About two years ago I went to San Diego. Had a couple of great days down there. Hard not to. Its climate heaven. I was standing on five acres of manicured grass with an uninterrupted flow of air from the ocean. The wind was 5 to 7 - on shore, 69 degrees with dozens of big puff ball clouds passing through. Not bad for New Years day 1998. Right where I wanted to be, doing precisely what I wanted to do. Fly. Had a kite dialed in real good but in keeping with the curse of West Coast fighter fanaticism, I decided to tweak it a little. Started playing with the spine/keel shape.
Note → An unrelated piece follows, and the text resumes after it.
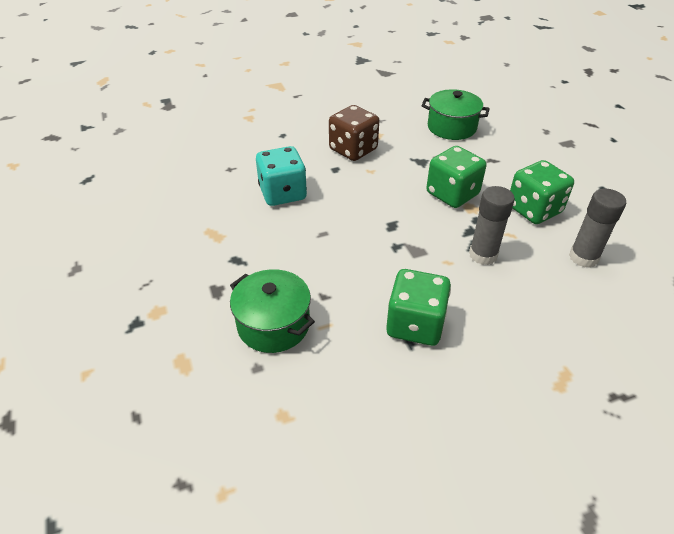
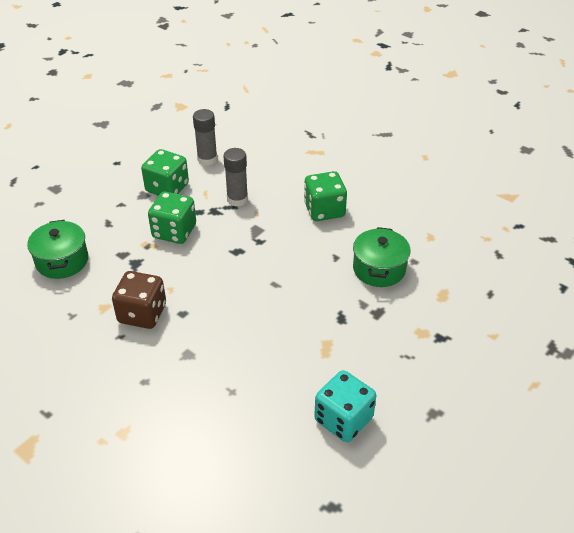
camera: 120 degrees left, 0 degrees up
turquoise dice [256,146,307,206] -> turquoise dice moved to [314,370,376,442]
Tried it straight: Skittish and difficult to keep on track but fast with an awesome spin. The kite would not leaf (float) on it's belly. Had a tendency turn a wingtip toward the ground and knife down sideways, out of the sky. Tried it with varying amounts of curve from nose to tail: Speed and spin retarded incrementally the more the curve. The shallower adjustments showed a kite with more control. The radical adjustments demonstrated sluggish movement, no spin but pin point control and rock solid cobras. Tried it bent backwards, concave to the wind: Did not fly. Tried a straight spine with the nose turned back: Again, incrementally less spin, more control but a little less wiggy on a straight track to the horizontal. Tried a shallow but increasing curve from tail to bow with the nose turned back:
My spine shape evolved to this configuration and is more or less what the shape of the spine was at the beginning of the session. I did learn however that even small adjustments to the "basic" shape give evident results. Granted the conditions were perfect and likely assisted a great deal noticing small changes in flight characteristics. Kept on playing with it until I was satisfied the kites spine was tuned to the best average adjustment. The short story being, I could tune the kite to do a specific task very well sacrificing other flight characteristics. The best adjustment being one that allows the kite to perform the widest range of maneuvers. As with most flying objects, its a give and take thing.
Dinked around with it quite a while. On the way back to the hotel I sashayed up the strand and grabbed a cup of joe n' I'm all like whoa! Thirtyseven inch bustlines and nineteen inch biceps as far as the eye could see. Ahh, the California mating ritual. "Do your own thing as long as you don't up-stage me." ( I wrote that, you can use it if you want ) I notice two kids heading my way carrying surfboards. Surfing and surfers are double cool so I'm checking them out. I'll-be-damned if the centerline down the belly, nose to fin on the surfboards was the exact spine curve I had settled on earlier!
!Que Milagro!
Surfboard shapers have a design component they call "rocker". If a board is floated on the surface of a swimming pool, rocker is the relationship of distance from nose/tail to waterline. Rocker helps to determine where the deepest part of the curve is along the nose/tail line. The rocker of a kite spine can be observed by placing the it on a flat surface.
"So uhh, fat kid - does that mean if I set my spine just like Mr. smarty pants fighter guy my kite will have optimal performance?" "No." It means try it out and see what happens. As always I encourage experimentation. No one can teach you. You must learn for yourself. In a few days I go over a spine shape for a high wind scenario. Totally different deal, same goal.